WHAT THE TASK ASKS — Output all the entries word for word. Omit the pictures.

################

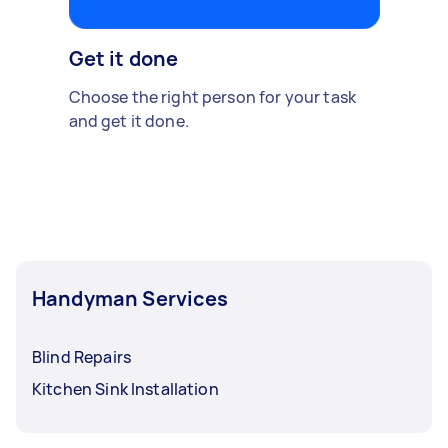
Get it done
Choose the right person for your task
and get it done.
Handyman Services
Blind Repairs
Kitchen Sink Installation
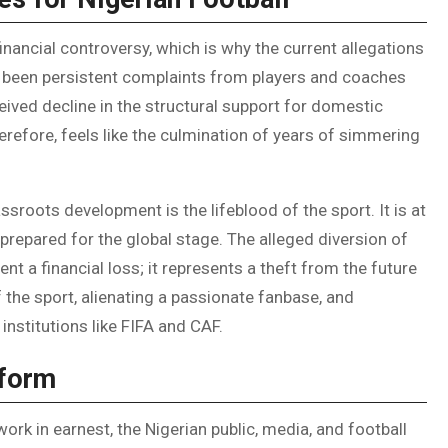
financial controversy, which is why the current allegations
ve been persistent complaints from players and coaches
ived decline in the structural support for domestic
refore, feels like the culmination of years of simmering
ssroots development is the lifeblood of the sport. It is at
d prepared for the global stage. The alleged diversion of
nt a financial loss; it represents a theft from the future
of the sport, alienating a passionate fanbase, and
 institutions like FIFA and CAF.
eform
rk in earnest, the Nigerian public, media, and football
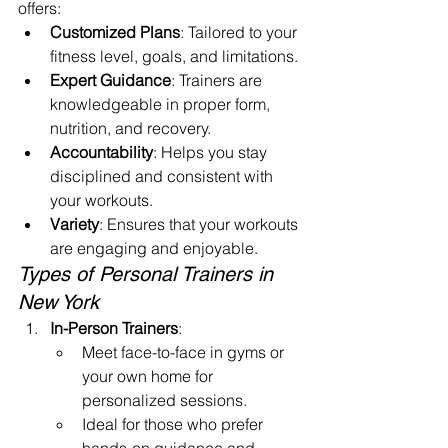
offers:
Customized Plans
: Tailored to your 
fitness level, goals, and limitations.
Expert Guidance
: Trainers are 
knowledgeable in proper form, 
nutrition, and recovery.
Accountability
: Helps you stay 
disciplined and consistent with 
your workouts.
Variety
: Ensures that your workouts 
are engaging and enjoyable.
Types of Personal Trainers in 
New York
In-Person Trainers
:
Meet face-to-face in gyms or 
your own home for 
personalized sessions.
Ideal for those who prefer 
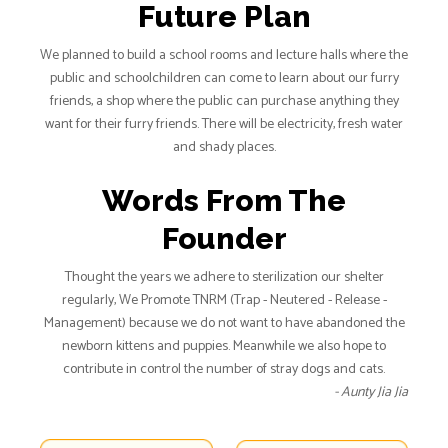
Future Plan
We planned to build a school rooms and lecture halls where the
public and schoolchildren can come to learn about our furry
friends, a shop where the public can purchase anything they
want for their furry friends. There will be electricity, fresh water
and shady places.
Words From The
Founder
Thought the years we adhere to sterilization our shelter
regularly, We Promote TNRM (Trap - Neutered - Release -
Management) because we do not want to have abandoned the
newborn kittens and puppies. Meanwhile we also hope to
contribute in control the number of stray dogs and cats.
- Aunty Jia Jia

################

SOLVED EXERCISE —
Get it done
Choose the right person for your task
and get it done.
Handyman Services
Blind Repairs
Kitchen Sink Installation
financial controversy, which is why the current allegations
ve been persistent complaints from players and coaches
ived decline in the structural support for domestic
refore, feels like the culmination of years of simmering
ssroots development is the lifeblood of the sport. It is at
d prepared for the global stage. The alleged diversion of
nt a financial loss; it represents a theft from the future
of the sport, alienating a passionate fanbase, and
 institutions like FIFA and CAF.
eform
rk in earnest, the Nigerian public, media, and football
offers:
Customized Plans
: Tailored to your 
fitness level, goals, and limitations.
Expert Guidance
: Trainers are 
knowledgeable in proper form, 
nutrition, and recovery.
Accountability
: Helps you stay 
disciplined and consistent with 
your workouts.
Variety
: Ensures that your workouts 
are engaging and enjoyable.
Types of Personal Trainers in 
New York
In-Person Trainers
:
Meet face-to-face in gyms or 
your own home for 
personalized sessions.
Ideal for those who prefer 
Future Plan
We planned to build a school rooms and lecture halls where the
public and schoolchildren can come to learn about our furry
friends, a shop where the public can purchase anything they
want for their furry friends. There will be electricity, fresh water
and shady places.
Words From The
Founder
Thought the years we adhere to sterilization our shelter
regularly, We Promote TNRM (Trap - Neutered - Release -
Management) because we do not want to have abandoned the
newborn kittens and puppies. Meanwhile we also hope to
contribute in control the number of stray dogs and cats.
- Aunty Jia Jia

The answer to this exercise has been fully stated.